Greatest hits album by Roxy Music
- Released: November 1977
- Recorded: 1972–1975
- Genre: Art rock; glam rock;
- Length: 45:18
- Label: Atco
- Producer: Roxy Music, Chris Thomas, John Punter, Peter Sinfield, John Anthony

Roxy Music chronology
| Viva! (1976) | Roxy Music Greatest Hits (1977) | Manifesto (1979) |

Singles from Roxy Music Greatest Hits
- "Virginia Plain" Released: 7 October 1977; "Do the Strand" Released: 20 January 1978;

= Greatest Hits (Roxy Music album) =

Greatest Hits is a compilation album by the English band Roxy Music. It was released in 1977, when the band were on hiatus.

The band's first hit, "Virginia Plain", was re-released ahead of the album, peaking at number 11 in the UK (the original 1972 release had peaked at number 4).

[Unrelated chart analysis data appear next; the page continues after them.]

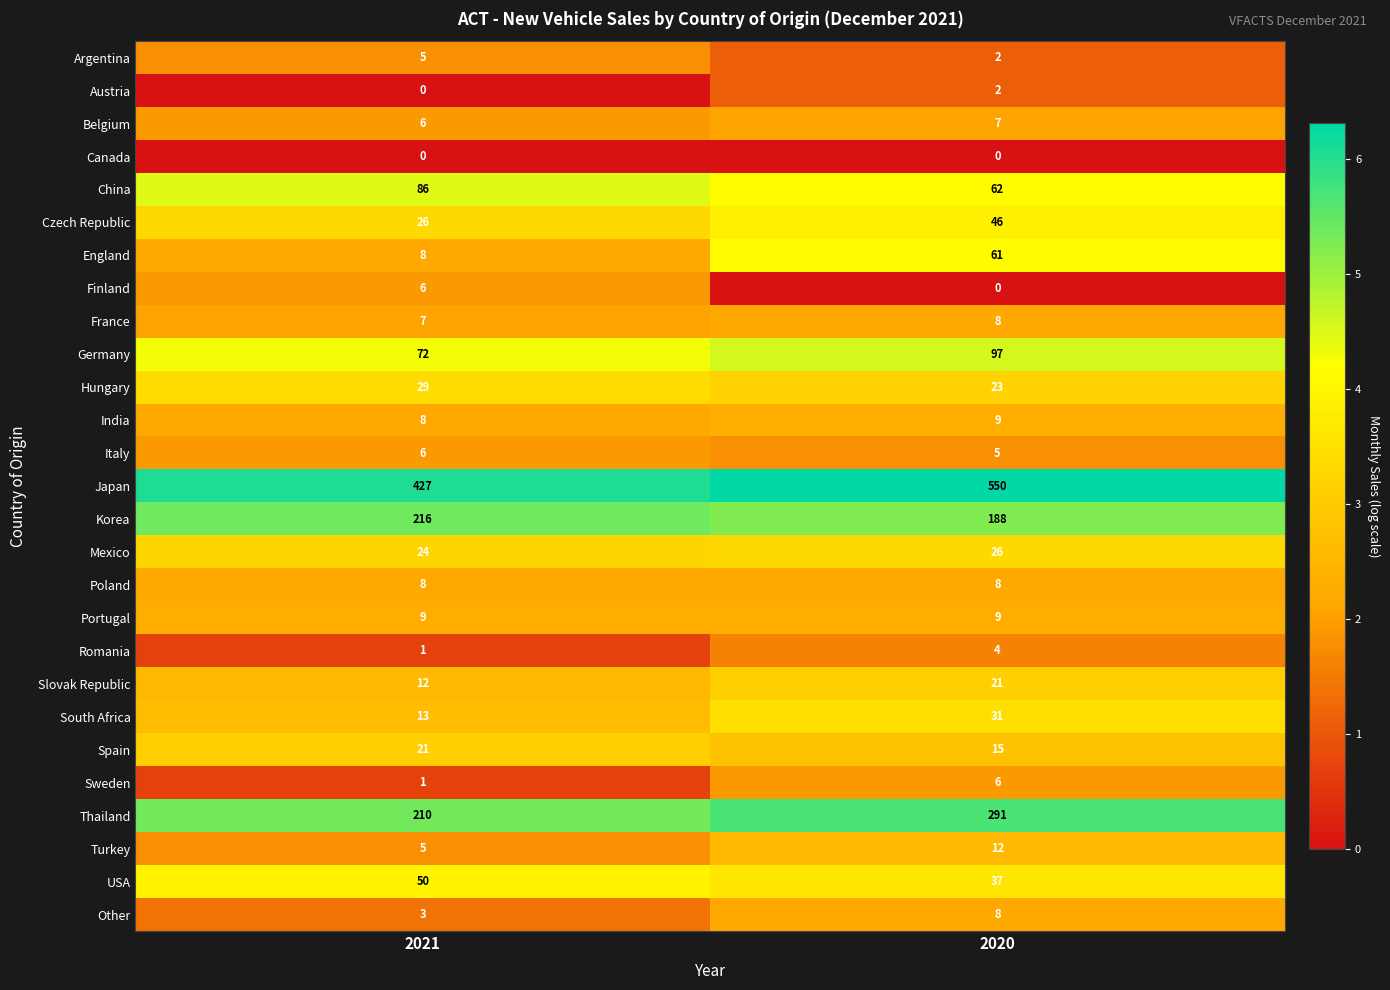

What is the sum of all Japan values?

977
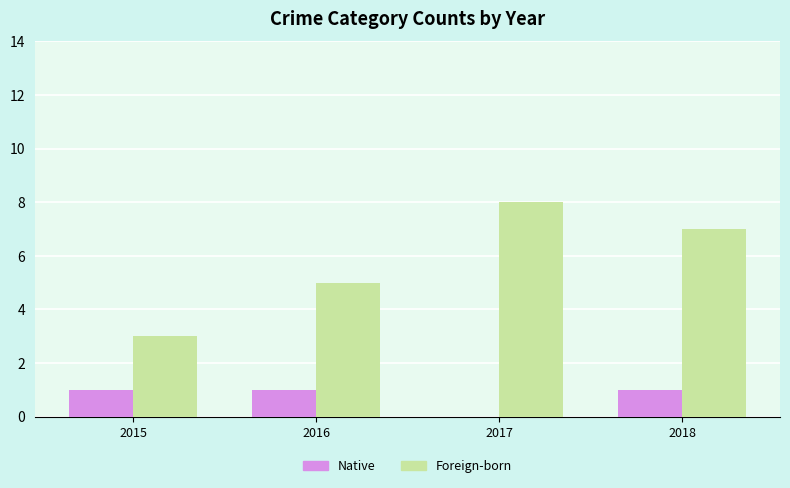

The Foreign-born series shows 12 at 2017. True or false?

False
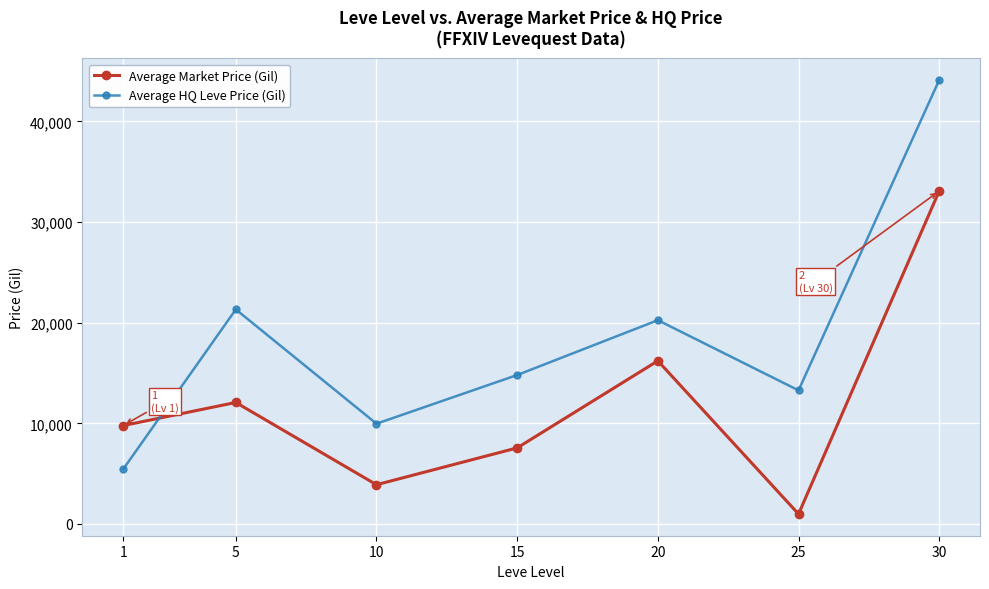

Reading right to left, what are all the values shown in this chart?

Average Market Price (Gil): 30=33089.6	25=987.0	20=16210.7	15=7558.4	10=3898.4	5=12074.2	1=9778.6
Average HQ Leve Price (Gil): 30=44119.5	25=13275.0	20=20250.0	15=14800.2	10=9962.5	5=21320.0	1=5450.0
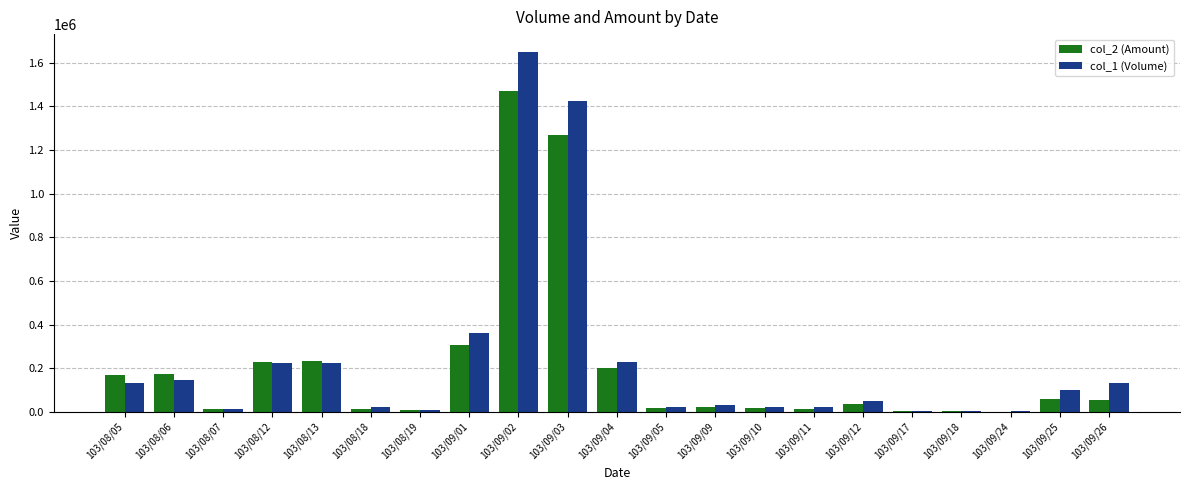

Which series has the largest total across all categories?

col_1 (Volume)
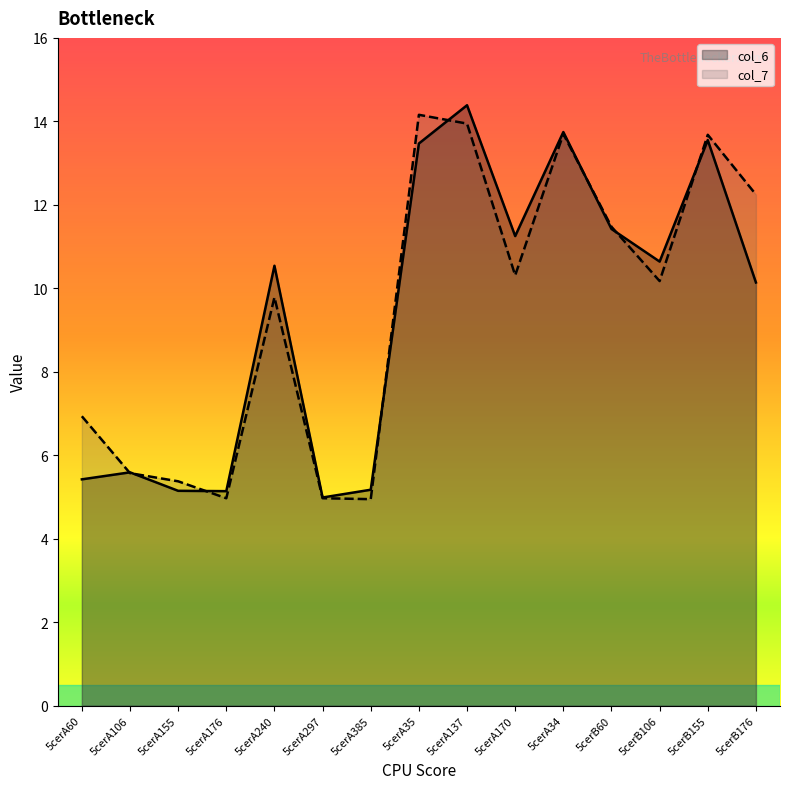

What is the difference between the highest and lowest values at 5cerA170?

0.9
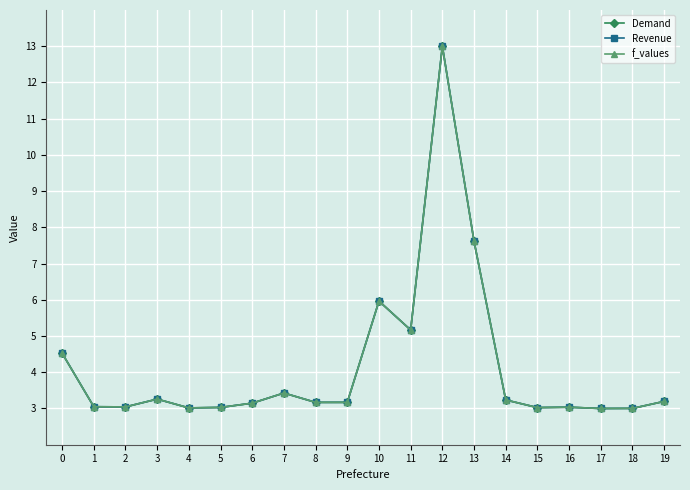

What is the total value across all series at 13?

22.8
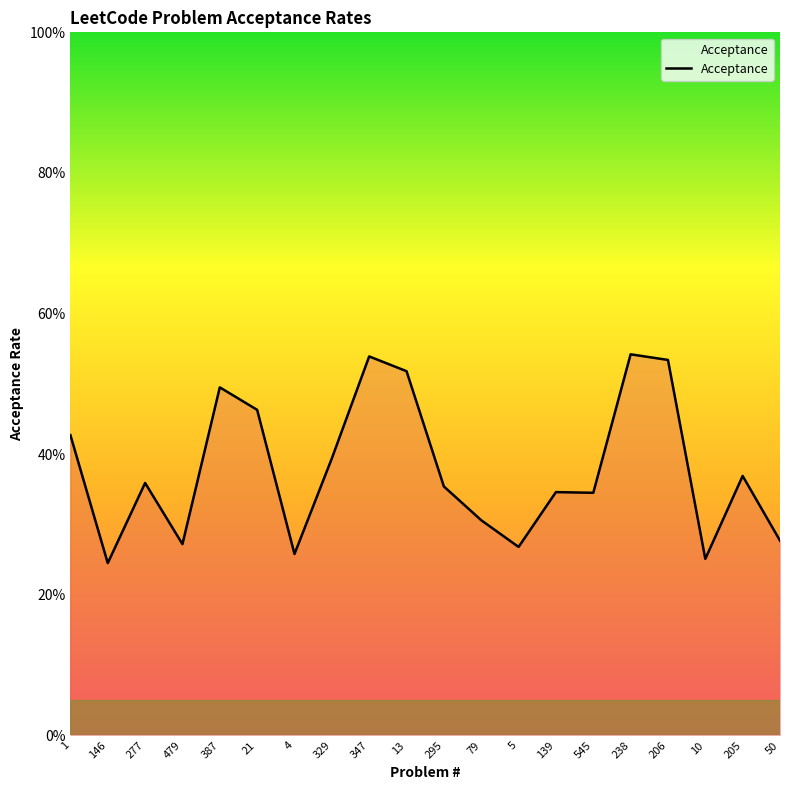

What is the difference between the maximum and minimum values?

0.3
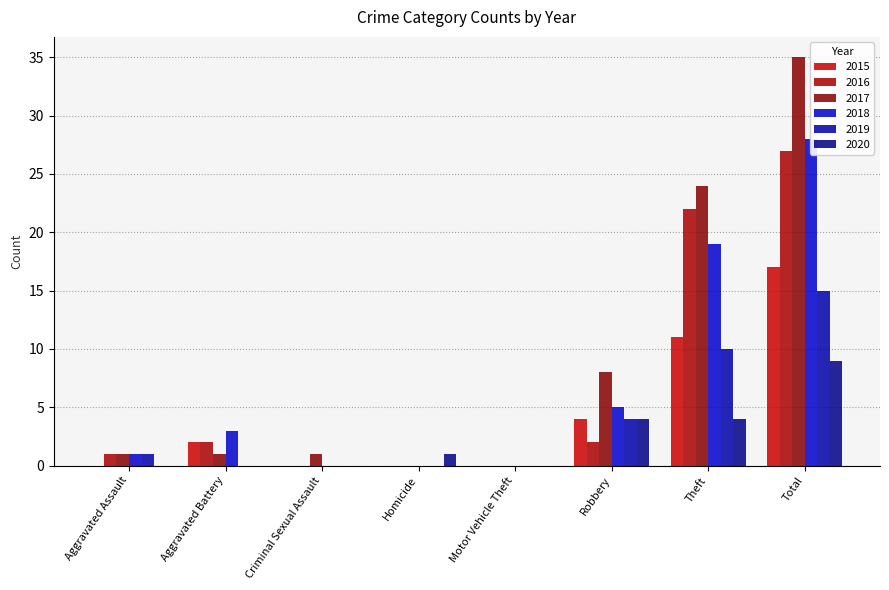

True or false: 2016 has a value of 3 at Aggravated Battery.

False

The edited version of "The Thrill of It All" is unique to this release, while the released single version (3:20) is available the 2012 boxed set Roxy Music: The Complete Studio Recordings. "Mother of Pearl" is an edit in that it does not crossfade into the next song, as it does on the 1973 album Stranded. The version of "Pyjamarama" on this collection is a remix of the original 1973 single which is also available on The Complete Studio Recordings, as well as the 1977 Polydor reissue of the "Virginia Plain" single.

Professional ratings
Review scores
| Source | Rating |
| AllMusic |  |
| Christgau's Record Guide | A |
| The New Rolling Stone Album Guide |  |

== Track listing ==
All songs written by Bryan Ferry except as noted.

Side one
| No. | Title | Notes | Length |
|---|---|---|---|
| 1. | "Virginia Plain" | from "Virginia Plain" A-side single, 1972 | 2:55 |
| 2. | "Do the Strand" | from For Your Pleasure, 1973 | 4:00 |
| 3. | "All I Want Is You" | from Country Life, 1974 | 2:53 |
| 4. | "Out of the Blue" (Ferry, Phil Manzanera) | from Country Life, 1974 | 4:42 |
| 5. | "Pyjamarama" | Remix of "Pyjamarama" A-side single, 1973 | 2:50 |
| 6. | "Editions of You" | from For Your Pleasure, 1973 | 3:45 |

Side two
| No. | Title | Notes | Length |
|---|---|---|---|
| 1. | "Love Is the Drug" (Ferry, Andy Mackay) | from Siren, 1975 | 4:05 |
| 2. | "Mother of Pearl" (edit) | from Stranded, 1973 | 6:45 |
| 3. | "A Song for Europe" (Ferry, Mackay) | from Stranded, 1973 | 5:45 |
| 4. | "The Thrill of It All" (edit) | from Country Life, 1974 | 4:20 |
| 5. | "Street Life" | from Stranded, 1973 | 3:21 |

== Personnel ==
- Bryan Ferry – vocals, keyboards, guitar
- Andy Mackay – oboe, saxophone
- Phil Manzanera – electric guitar
- Paul Thompson – drums, percussion
- Brian Eno – keyboards (tracks 1–2 and 5–6 on side one)
- Rik Kenton – bass (track 1 on side one)
- John Porter – bass (tracks 2 and 5–6 on side one)
- Eddie Jobson – keyboards, violin (tracks 3–4 on side one, all tracks on side two)
- John Gustafson – bass (tracks 3–4 on side one, all tracks except 5 on side two)
- Chris Thomas – bass (track 5 on side two)

==Charts==

Chart performance for Greatest Hits
| Chart (1977–1978) | Peak position |
|---|---|
| UK Albums (OCC) | 20 |

==Certifications==

| Region | Certification | Certified units/sales |
| United Kingdom (BPI) | Gold | 100,000^{^} |
^{^} Shipments figures based on certification alone.